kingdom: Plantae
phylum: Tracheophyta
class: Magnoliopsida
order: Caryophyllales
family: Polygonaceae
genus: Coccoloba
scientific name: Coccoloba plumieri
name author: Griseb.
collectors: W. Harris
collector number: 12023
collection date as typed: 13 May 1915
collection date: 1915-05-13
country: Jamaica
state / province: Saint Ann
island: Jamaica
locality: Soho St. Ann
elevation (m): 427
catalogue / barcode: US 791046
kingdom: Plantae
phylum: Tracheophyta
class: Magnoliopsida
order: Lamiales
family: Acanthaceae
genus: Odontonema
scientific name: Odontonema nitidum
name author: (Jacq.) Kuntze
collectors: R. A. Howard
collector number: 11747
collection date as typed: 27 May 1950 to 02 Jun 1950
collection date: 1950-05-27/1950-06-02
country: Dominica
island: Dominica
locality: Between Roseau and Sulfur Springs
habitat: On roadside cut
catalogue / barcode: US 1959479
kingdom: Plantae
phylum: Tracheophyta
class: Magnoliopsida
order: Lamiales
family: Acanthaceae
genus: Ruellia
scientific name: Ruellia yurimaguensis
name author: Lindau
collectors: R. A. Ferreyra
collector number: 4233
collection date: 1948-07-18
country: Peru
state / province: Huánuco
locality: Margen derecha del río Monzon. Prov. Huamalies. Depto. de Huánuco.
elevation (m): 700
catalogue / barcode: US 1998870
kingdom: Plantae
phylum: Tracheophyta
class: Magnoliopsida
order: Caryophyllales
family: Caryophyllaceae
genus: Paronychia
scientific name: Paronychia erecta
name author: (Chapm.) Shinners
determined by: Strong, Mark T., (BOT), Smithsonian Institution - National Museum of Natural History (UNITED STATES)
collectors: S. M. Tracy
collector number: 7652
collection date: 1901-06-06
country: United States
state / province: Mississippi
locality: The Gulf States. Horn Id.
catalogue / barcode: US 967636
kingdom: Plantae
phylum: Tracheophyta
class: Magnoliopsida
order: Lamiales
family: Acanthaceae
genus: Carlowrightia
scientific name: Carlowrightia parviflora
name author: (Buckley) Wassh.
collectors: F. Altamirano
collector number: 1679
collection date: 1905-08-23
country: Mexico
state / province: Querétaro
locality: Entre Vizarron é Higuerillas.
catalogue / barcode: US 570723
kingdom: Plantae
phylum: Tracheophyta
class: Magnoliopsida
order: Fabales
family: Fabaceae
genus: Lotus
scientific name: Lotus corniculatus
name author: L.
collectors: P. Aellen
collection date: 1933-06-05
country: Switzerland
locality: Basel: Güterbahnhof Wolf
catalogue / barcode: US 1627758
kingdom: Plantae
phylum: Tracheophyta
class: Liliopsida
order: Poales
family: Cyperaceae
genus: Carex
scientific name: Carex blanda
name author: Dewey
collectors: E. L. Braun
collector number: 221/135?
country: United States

_Task brief_:
Copy all of the lines above without any changes.

_Exercise solution_:
kingdom: Plantae
phylum: Tracheophyta
class: Magnoliopsida
order: Caryophyllales
family: Polygonaceae
genus: Coccoloba
scientific name: Coccoloba plumieri
name author: Griseb.
collectors: W. Harris
collector number: 12023
collection date as typed: 13 May 1915
collection date: 1915-05-13
country: Jamaica
state / province: Saint Ann
island: Jamaica
locality: Soho St. Ann
elevation (m): 427
catalogue / barcode: US 791046
kingdom: Plantae
phylum: Tracheophyta
class: Magnoliopsida
order: Lamiales
family: Acanthaceae
genus: Odontonema
scientific name: Odontonema nitidum
name author: (Jacq.) Kuntze
collectors: R. A. Howard
collector number: 11747
collection date as typed: 27 May 1950 to 02 Jun 1950
collection date: 1950-05-27/1950-06-02
country: Dominica
island: Dominica
locality: Between Roseau and Sulfur Springs
habitat: On roadside cut
catalogue / barcode: US 1959479
kingdom: Plantae
phylum: Tracheophyta
class: Magnoliopsida
order: Lamiales
family: Acanthaceae
genus: Ruellia
scientific name: Ruellia yurimaguensis
name author: Lindau
collectors: R. A. Ferreyra
collector number: 4233
collection date: 1948-07-18
country: Peru
state / province: Huánuco
locality: Margen derecha del río Monzon. Prov. Huamalies. Depto. de Huánuco.
elevation (m): 700
catalogue / barcode: US 1998870
kingdom: Plantae
phylum: Tracheophyta
class: Magnoliopsida
order: Caryophyllales
family: Caryophyllaceae
genus: Paronychia
scientific name: Paronychia erecta
name author: (Chapm.) Shinners
determined by: Strong, Mark T., (BOT), Smithsonian Institution - National Museum of Natural History (UNITED STATES)
collectors: S. M. Tracy
collector number: 7652
collection date: 1901-06-06
country: United States
state / province: Mississippi
locality: The Gulf States. Horn Id.
catalogue / barcode: US 967636
kingdom: Plantae
phylum: Tracheophyta
class: Magnoliopsida
order: Lamiales
family: Acanthaceae
genus: Carlowrightia
scientific name: Carlowrightia parviflora
name author: (Buckley) Wassh.
collectors: F. Altamirano
collector number: 1679
collection date: 1905-08-23
country: Mexico
state / province: Querétaro
locality: Entre Vizarron é Higuerillas.
catalogue / barcode: US 570723
kingdom: Plantae
phylum: Tracheophyta
class: Magnoliopsida
order: Fabales
family: Fabaceae
genus: Lotus
scientific name: Lotus corniculatus
name author: L.
collectors: P. Aellen
collection date: 1933-06-05
country: Switzerland
locality: Basel: Güterbahnhof Wolf
catalogue / barcode: US 1627758
kingdom: Plantae
phylum: Tracheophyta
class: Liliopsida
order: Poales
family: Cyperaceae
genus: Carex
scientific name: Carex blanda
name author: Dewey
collectors: E. L. Braun
collector number: 221/135?
country: United States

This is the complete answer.